BEGIN DATA UNDER STUDY
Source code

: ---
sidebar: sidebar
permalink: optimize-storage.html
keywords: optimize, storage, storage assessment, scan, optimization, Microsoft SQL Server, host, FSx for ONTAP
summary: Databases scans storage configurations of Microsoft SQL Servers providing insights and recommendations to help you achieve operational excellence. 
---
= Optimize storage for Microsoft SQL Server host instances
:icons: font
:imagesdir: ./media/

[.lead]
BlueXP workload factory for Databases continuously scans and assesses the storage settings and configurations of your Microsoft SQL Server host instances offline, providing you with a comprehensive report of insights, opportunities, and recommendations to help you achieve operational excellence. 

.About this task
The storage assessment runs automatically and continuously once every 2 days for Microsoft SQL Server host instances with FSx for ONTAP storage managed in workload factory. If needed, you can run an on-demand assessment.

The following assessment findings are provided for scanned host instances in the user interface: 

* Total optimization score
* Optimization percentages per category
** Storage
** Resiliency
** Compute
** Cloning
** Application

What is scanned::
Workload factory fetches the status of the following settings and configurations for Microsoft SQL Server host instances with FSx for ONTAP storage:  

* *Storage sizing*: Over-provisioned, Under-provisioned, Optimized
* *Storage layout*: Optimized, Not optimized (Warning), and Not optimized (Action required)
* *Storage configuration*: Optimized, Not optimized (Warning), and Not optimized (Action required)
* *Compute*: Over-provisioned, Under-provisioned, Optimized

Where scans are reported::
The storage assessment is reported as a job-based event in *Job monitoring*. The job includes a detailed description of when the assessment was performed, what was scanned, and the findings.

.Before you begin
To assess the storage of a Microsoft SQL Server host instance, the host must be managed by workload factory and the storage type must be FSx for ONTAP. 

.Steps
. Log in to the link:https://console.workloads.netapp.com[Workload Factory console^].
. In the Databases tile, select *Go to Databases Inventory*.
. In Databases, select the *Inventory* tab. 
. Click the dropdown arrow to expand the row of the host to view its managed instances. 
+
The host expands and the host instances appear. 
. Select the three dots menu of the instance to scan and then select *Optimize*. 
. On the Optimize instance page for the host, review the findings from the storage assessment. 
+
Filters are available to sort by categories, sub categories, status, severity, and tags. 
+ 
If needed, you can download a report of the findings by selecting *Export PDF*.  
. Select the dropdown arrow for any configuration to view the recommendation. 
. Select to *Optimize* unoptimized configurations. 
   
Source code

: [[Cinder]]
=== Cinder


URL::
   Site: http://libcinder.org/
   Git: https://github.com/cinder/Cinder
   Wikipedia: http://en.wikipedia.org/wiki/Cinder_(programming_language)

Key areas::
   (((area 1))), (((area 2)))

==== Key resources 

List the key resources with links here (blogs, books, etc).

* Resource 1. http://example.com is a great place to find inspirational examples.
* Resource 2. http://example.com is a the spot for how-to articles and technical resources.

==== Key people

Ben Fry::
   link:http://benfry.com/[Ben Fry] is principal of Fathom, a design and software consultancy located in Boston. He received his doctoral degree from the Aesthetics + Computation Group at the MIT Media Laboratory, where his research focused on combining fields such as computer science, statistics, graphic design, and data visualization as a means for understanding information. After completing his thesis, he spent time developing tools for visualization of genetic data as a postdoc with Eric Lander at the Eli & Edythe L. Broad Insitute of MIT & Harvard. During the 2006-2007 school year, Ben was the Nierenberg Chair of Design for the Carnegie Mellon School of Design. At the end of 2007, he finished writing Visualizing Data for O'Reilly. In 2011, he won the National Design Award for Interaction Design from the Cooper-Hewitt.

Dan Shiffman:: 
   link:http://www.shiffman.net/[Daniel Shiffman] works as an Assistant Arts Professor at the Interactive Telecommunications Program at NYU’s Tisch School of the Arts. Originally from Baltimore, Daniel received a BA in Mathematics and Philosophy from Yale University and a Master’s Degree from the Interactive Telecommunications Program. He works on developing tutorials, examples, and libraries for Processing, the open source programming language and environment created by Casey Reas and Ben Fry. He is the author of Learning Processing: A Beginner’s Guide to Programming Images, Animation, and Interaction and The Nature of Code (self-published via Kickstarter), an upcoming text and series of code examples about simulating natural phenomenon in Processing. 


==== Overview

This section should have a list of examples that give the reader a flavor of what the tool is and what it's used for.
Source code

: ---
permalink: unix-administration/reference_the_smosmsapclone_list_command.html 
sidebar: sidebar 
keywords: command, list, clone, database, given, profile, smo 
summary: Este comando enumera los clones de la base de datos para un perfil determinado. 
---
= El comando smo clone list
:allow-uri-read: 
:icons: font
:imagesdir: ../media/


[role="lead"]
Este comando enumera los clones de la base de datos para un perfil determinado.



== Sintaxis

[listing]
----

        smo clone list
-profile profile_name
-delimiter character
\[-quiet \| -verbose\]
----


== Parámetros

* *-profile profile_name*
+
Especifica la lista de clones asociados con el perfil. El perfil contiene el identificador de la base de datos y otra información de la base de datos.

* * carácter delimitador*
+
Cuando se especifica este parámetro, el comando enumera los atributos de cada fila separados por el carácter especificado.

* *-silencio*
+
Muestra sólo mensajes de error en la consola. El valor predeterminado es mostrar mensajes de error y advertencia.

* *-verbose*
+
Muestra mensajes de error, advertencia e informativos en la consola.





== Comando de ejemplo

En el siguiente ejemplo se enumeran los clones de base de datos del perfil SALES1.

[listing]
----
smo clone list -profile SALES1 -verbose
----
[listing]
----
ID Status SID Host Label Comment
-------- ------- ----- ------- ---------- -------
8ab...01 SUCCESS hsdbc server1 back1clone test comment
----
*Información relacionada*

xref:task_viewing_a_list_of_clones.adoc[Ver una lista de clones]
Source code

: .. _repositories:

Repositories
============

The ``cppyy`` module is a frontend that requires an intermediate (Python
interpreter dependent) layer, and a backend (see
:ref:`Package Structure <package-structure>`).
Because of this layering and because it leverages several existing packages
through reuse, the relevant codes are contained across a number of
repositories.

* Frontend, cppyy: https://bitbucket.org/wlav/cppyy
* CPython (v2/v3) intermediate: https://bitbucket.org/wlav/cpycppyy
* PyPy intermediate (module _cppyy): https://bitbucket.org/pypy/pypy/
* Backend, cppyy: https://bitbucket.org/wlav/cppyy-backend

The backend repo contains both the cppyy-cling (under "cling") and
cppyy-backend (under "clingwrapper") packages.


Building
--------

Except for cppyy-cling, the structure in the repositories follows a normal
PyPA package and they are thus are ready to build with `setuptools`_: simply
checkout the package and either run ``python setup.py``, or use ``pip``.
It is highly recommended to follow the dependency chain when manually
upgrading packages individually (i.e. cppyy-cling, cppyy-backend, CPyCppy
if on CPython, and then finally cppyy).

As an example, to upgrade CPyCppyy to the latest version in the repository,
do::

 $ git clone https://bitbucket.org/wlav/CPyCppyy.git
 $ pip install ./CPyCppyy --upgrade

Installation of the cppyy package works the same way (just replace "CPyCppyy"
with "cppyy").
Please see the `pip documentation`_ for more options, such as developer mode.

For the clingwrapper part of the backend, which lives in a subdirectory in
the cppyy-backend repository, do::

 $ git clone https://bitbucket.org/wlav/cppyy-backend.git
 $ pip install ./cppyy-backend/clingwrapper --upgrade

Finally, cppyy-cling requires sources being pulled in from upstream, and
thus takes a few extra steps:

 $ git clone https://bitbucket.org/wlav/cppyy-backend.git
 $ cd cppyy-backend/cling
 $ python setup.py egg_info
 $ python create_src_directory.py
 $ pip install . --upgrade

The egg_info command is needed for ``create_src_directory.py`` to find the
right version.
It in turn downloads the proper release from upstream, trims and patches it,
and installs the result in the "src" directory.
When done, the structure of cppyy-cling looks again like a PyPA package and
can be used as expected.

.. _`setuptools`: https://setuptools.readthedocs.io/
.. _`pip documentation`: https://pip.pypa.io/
END DATA UNDER STUDY
INSTRUCTIONS FOR THE TASK => Everything from the line containing "Because of this" through the line containing "It is highly" in the material above should be retyped exactly, both ends included, and nothing more.

THE ANSWER =>
Because of this layering and because it leverages several existing packages
through reuse, the relevant codes are contained across a number of
repositories.

* Frontend, cppyy: https://bitbucket.org/wlav/cppyy
* CPython (v2/v3) intermediate: https://bitbucket.org/wlav/cpycppyy
* PyPy intermediate (module _cppyy): https://bitbucket.org/pypy/pypy/
* Backend, cppyy: https://bitbucket.org/wlav/cppyy-backend

The backend repo contains both the cppyy-cling (under "cling") and
cppyy-backend (under "clingwrapper") packages.


Building
--------

Except for cppyy-cling, the structure in the repositories follows a normal
PyPA package and they are thus are ready to build with `setuptools`_: simply
checkout the package and either run ``python setup.py``, or use ``pip``.
It is highly recommended to follow the dependency chain when manually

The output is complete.